Die rechtzeitige Diagnose und Behandlung sind daher essenziell, um diese Risiken zu minimieren.

PCOS und Kinderwunsch

PCOS ist zwar eine häufige Ursache für Fruchtbarkeitsstörungen, aber es bedeutet nicht zwangsläufig Unfruchtbarkeit. Viele Frauen mit PCOS können mit der richtigen Behandlung schwanger werden.

Schwanger werden mit PCOS

Frauen mit PCOS haben oft gelegentlich einen normalen Eisprung und können daher auch ohne Behandlung schwanger werden. Wenn dies nicht der Fall ist, können verschiedene Therapien helfen:

  • Gewichtsreduktion und Lebensstiländerungen sind oft die effektivste erste Maßnahme.
  • Medikamentöse Stimulation des Eisprungs (Clomifen, Letrozol, FSH-Injektionen).
  • Reproduktionsmedizinische Verfahren wie IVF.

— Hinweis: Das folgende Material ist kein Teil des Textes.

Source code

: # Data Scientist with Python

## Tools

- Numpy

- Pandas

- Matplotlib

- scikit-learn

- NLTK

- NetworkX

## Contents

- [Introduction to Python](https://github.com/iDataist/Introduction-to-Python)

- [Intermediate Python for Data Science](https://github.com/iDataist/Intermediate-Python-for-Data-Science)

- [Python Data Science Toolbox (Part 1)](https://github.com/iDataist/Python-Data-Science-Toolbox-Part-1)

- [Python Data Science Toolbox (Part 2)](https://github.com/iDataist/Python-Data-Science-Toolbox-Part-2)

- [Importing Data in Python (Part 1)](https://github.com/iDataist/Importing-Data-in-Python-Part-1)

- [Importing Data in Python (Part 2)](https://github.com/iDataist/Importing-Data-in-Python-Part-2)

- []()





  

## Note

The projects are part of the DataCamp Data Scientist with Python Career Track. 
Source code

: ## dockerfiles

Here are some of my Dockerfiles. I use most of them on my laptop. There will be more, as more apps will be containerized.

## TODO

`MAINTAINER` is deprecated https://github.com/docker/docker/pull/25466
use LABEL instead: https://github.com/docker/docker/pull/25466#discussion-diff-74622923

Es ist wichtig, dass Frauen mit Kinderwunsch eng mit ihrem Arzt zusammenarbeiten und alle verfügbaren Optionen besprechen.

Schwangerschaftsrisiken bei PCOS

Obwohl eine Schwangerschaft möglich ist, sind bei Frauen mit PCOS bestimmte Risiken erhöht:

  • Schwangerschaftsdiabetes (Gestationsdiabetes)
  • Fehlgeburten
  • Frühgeburten
  • Präeklampsie

Eine engmaschige ärztliche Überwachung während der Schwangerschaft ist daher unerlässlich.